- Problem details
After finding the line with "код товару 8059-37" in the entries below, retype exactly each line from there through the line with "warenhuizen Rusland te koop", including that final line.

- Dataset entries
=== Begin Enclosure ===
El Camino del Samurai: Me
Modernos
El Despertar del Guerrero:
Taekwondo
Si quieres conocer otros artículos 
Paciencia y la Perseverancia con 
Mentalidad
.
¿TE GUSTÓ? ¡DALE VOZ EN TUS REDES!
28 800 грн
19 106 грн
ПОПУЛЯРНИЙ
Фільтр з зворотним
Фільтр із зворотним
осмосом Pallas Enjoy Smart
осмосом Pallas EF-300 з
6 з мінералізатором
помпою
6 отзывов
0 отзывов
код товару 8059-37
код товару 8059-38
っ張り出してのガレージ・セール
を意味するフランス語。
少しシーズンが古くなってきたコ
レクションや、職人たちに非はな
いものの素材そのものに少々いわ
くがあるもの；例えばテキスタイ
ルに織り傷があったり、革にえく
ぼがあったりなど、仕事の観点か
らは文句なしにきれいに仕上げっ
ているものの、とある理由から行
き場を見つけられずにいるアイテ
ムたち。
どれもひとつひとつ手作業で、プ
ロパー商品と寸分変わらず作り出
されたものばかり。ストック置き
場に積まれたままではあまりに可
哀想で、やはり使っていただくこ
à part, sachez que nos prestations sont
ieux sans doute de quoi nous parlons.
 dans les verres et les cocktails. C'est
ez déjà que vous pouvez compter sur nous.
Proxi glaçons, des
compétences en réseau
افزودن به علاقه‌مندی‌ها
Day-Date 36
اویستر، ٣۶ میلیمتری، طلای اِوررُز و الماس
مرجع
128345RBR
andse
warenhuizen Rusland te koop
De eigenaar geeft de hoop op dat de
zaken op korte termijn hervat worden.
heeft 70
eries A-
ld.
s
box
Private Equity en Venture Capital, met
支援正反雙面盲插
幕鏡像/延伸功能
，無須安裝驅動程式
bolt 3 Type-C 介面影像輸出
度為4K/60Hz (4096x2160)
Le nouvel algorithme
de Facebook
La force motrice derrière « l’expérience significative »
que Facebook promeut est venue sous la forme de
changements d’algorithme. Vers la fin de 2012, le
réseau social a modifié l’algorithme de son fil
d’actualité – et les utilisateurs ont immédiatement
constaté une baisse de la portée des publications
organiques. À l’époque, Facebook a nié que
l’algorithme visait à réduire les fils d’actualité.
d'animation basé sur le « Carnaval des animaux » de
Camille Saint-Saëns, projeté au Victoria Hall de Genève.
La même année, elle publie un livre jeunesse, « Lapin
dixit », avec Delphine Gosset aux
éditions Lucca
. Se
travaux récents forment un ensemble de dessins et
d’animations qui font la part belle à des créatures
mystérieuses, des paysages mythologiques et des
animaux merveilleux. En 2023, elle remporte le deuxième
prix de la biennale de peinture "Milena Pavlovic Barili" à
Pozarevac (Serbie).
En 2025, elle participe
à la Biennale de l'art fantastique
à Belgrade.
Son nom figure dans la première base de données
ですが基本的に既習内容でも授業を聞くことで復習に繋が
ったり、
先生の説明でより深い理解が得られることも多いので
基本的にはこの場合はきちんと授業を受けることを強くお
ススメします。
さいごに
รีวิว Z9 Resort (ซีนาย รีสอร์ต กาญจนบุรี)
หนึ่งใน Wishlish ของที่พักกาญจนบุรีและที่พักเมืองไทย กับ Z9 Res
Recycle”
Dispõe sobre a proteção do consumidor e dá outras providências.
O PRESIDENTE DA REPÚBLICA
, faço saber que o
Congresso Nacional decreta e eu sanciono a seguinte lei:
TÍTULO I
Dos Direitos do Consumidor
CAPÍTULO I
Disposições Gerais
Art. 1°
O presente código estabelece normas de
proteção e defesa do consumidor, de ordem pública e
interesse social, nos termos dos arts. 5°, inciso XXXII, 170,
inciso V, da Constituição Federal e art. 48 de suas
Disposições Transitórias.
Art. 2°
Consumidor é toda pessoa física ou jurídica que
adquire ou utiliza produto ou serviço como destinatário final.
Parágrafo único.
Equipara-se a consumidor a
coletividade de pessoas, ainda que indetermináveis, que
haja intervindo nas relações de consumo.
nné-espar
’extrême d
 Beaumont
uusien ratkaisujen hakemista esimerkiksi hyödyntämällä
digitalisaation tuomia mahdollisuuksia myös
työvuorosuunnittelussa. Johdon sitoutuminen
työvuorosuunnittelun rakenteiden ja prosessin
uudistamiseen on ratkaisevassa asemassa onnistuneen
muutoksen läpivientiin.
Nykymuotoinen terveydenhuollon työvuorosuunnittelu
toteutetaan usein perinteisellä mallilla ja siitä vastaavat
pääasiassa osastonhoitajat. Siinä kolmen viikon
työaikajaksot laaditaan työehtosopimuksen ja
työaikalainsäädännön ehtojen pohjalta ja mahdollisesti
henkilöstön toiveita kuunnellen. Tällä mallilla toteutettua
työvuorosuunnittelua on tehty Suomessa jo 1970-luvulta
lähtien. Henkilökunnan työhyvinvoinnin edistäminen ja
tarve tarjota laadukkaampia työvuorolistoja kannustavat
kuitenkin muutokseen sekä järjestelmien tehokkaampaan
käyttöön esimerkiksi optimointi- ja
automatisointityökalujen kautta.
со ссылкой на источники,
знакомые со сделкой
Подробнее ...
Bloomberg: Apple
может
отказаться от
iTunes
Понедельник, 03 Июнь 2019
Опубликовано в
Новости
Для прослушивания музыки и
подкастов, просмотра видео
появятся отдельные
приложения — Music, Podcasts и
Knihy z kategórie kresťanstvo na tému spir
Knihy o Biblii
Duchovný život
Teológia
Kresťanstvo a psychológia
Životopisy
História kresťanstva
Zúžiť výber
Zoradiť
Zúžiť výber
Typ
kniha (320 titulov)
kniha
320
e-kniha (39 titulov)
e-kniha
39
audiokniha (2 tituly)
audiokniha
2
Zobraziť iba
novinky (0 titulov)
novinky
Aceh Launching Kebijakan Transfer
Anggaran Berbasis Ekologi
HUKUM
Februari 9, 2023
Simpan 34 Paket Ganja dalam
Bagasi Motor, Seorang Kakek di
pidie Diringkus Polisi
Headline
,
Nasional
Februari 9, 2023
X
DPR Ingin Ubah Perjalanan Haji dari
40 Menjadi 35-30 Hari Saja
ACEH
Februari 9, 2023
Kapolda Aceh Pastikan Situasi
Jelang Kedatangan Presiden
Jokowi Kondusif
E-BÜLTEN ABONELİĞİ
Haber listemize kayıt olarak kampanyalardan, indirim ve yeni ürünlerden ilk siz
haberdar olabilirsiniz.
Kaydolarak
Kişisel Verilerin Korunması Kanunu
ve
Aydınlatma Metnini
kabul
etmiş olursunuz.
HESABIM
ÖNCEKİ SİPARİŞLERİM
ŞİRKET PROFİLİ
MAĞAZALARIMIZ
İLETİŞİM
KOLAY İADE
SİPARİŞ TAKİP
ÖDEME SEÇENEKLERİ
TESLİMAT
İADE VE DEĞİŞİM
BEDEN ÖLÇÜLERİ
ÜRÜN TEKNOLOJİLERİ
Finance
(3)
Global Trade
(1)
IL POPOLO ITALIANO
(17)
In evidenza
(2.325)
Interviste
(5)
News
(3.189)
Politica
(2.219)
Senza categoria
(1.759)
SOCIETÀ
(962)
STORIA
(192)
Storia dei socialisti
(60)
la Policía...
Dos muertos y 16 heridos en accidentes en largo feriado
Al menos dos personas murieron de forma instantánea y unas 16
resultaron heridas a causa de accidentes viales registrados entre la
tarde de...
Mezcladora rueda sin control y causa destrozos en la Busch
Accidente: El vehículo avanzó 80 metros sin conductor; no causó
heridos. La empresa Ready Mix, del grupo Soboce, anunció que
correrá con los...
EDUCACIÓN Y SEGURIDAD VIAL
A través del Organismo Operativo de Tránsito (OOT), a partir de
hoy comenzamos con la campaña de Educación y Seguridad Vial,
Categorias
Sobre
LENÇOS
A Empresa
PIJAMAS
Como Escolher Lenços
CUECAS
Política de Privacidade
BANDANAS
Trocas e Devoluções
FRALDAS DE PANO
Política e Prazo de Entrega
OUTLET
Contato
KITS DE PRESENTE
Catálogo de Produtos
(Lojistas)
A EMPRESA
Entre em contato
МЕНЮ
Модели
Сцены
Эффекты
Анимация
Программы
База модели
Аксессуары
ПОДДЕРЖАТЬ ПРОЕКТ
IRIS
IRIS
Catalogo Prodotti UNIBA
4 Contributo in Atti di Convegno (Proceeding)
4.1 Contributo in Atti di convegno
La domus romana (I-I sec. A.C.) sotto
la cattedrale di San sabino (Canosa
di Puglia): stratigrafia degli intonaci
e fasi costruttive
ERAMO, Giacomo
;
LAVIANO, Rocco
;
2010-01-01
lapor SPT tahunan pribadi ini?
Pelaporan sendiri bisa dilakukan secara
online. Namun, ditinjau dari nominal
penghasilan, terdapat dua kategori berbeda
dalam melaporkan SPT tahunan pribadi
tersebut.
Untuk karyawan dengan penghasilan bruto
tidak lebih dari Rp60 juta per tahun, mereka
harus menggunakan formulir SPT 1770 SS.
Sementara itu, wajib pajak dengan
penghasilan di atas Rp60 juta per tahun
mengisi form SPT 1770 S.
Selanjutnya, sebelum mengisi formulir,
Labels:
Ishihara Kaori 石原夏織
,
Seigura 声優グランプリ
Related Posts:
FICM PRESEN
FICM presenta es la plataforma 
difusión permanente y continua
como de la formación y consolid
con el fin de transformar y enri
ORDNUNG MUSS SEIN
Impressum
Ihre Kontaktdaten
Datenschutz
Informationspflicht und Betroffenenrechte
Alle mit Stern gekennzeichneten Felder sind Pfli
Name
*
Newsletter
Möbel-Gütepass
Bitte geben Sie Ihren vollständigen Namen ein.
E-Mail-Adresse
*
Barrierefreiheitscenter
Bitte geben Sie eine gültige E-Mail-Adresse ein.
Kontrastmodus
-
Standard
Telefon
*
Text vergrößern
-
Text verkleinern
=== End Enclosure ===
- Response for this exercise
код товару 8059-37
код товару 8059-38
っ張り出してのガレージ・セール
を意味するフランス語。
少しシーズンが古くなってきたコ
レクションや、職人たちに非はな
いものの素材そのものに少々いわ
くがあるもの；例えばテキスタイ
ルに織り傷があったり、革にえく
ぼがあったりなど、仕事の観点か
らは文句なしにきれいに仕上げっ
ているものの、とある理由から行
き場を見つけられずにいるアイテ
ムたち。
どれもひとつひとつ手作業で、プ
ロパー商品と寸分変わらず作り出
されたものばかり。ストック置き
場に積まれたままではあまりに可
哀想で、やはり使っていただくこ
à part, sachez que nos prestations sont
ieux sans doute de quoi nous parlons.
 dans les verres et les cocktails. C'est
ez déjà que vous pouvez compter sur nous.
Proxi glaçons, des
compétences en réseau
افزودن به علاقه‌مندی‌ها
Day-Date 36
اویستر، ٣۶ میلیمتری، طلای اِوررُز و الماس
مرجع
128345RBR
andse
warenhuizen Rusland te koop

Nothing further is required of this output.